Тогда-то религиозное сознание «А» решается на преобразование. Чего? Религиозного предмета или религиозного знания об этом предмете? Естественно второго, ведь именно оно есть предмет «для него», его можно изменять. Предмет же есть то, что «само по себе», он есть по понятию то, что «трогать» нельзя. И религиозное сознание «А» изменяет свое знание. Единственное, что можно с ним сделать, так это в его бытие внести характеристику ничто, то есть начать мыслить его текуче, подвижно, как релятивное. В философском «избывании» религии (В.С. Библер) это выглядит так: вся тяжесть онтологического вопрошания Ансельма Кентерберийского переносится картезианской метафизикой в сферу субъективного. Но здесь само мышление еще мыслится как вещь (субстанция), до тех пор, пока Кант не решается на последнее видоизменение в понимании природы субъективности. Кульминацией этого пункта является утверждение трансцендентальной философии, что самой природе разума свойственно противоречие.

Итак, религиозное сознание «А» знает свое знание измененным. Оно позволяет теперь себе самому в одном смысле рассматривать бытие предмета, в другом – его ничто. Для нас же в этом «позволении» есть нечто большее. Раз это сознание позволяет себе то, что ранее никогда бы не позволило, то для нас это уже другое сознание. Для нас возникло сознание «В», причем возникло благодаря опыту сознания «А». Но, следует признать, этот переход еще субъективен. Само сознание «В» еще продолжает считать себя сознанием «А». Момент «для нас» противоречит моменту его собственному моменту «для себя». Мы, опережая теперь опыт сознания «Б», можем заметить, что помещать момент ничто между моментами бытия религиозного предмета, что пытается сделать это сознание, это значит автоматически превращать его в самое обыкновенное бытие. Для нас ясно, что добиться соответствия теперь предмета знанию можно лишь в том случае, если его самого мыслить так же как знание, то есть как процесс, как развитие. Но это – для нас.

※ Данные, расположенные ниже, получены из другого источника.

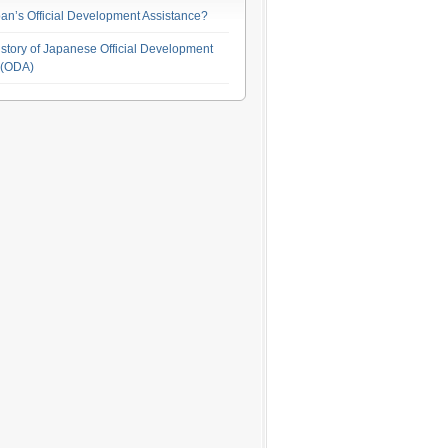
an’s Official Development Assistance?
story of Japanese Official Development
 (ODA)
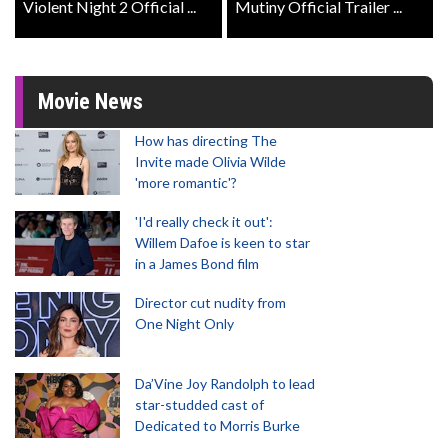
Violent Night 2 Official ...
Mutiny Official Trailer ...
Movie News
How has directing The
Invite made Olivia Wilde
'more romantic'?
'I'd really check it out':
Willem Dafoe is keen to star
in a James Bond film
Director cut nudity from
One Night Only
Da’Vine Joy Randolph to lead
star-studded cast of
Dedicated to Morris Burke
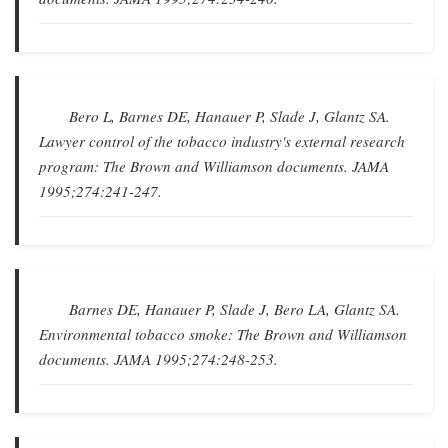
Bero L, Barnes DE, Hanauer P, Slade J, Glantz SA.
Lawyer control of the tobacco industry's external research
program: The Brown and Williamson documents
.
JAMA
1995;274:241-247.
Barnes DE, Hanauer P, Slade J, Bero LA, Glantz SA.
Environmental tobacco smoke: The Brown and Williamson
documents
.
JAMA
1995;274:248-253.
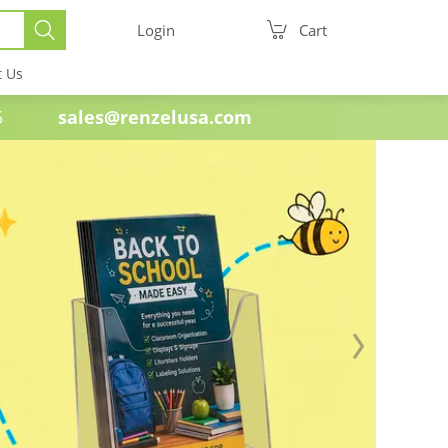
Login
Cart
t Us
e 1985
sales@renzelusa.com
Next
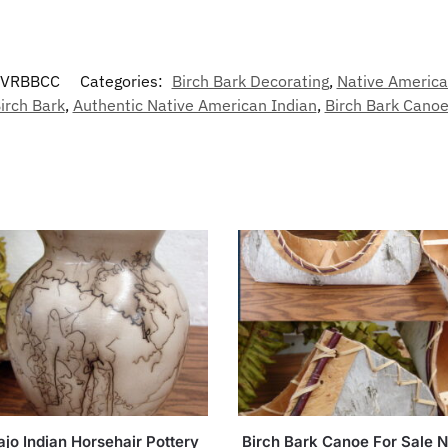
-VRBBCC
Categories:
Birch Bark Decorating
,
Native America
irch Bark
,
Authentic Native American Indian
,
Birch Bark Cano
jo Indian Horsehair Pottery
Birch Bark Canoe For Sale N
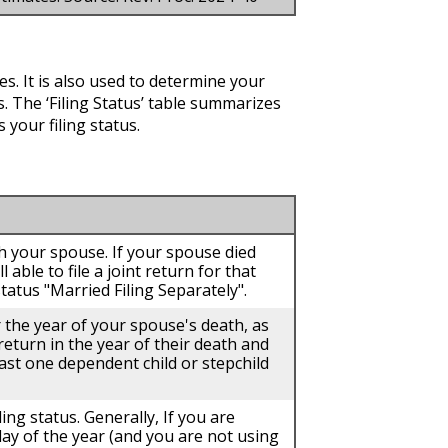
es. It is also used to determine your
 The ‘Filing Status’ table summarizes
 your filing status.
ith your spouse. If your spouse died
 able to file a joint return for that
tatus "Married Filing Separately".
r the year of your spouse's death, as
 return in the year of their death and
east one dependent child or stepchild
ling status. Generally, If you are
day of the year (and you are not using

Само же религиозное сознание «Б» пытается мыслить предмет по-прежнему. Что же делать нам, сделавшим нашим предметом это новое религиозное сознание? Остается одно: дать ему возможность мыслить, так как оно хочет, допустив для себя возможность его, мыслить так, как это соответствует нашему пониманию его. Отсюда-то и следует предложение рассмотреть содержание нашего исследования – новое религиозное сознание и систему современных специфических общественных отношений, как развивающийся силлогизм, то есть как нечто из себя полагающее противоречие, и из себя же его снимающее.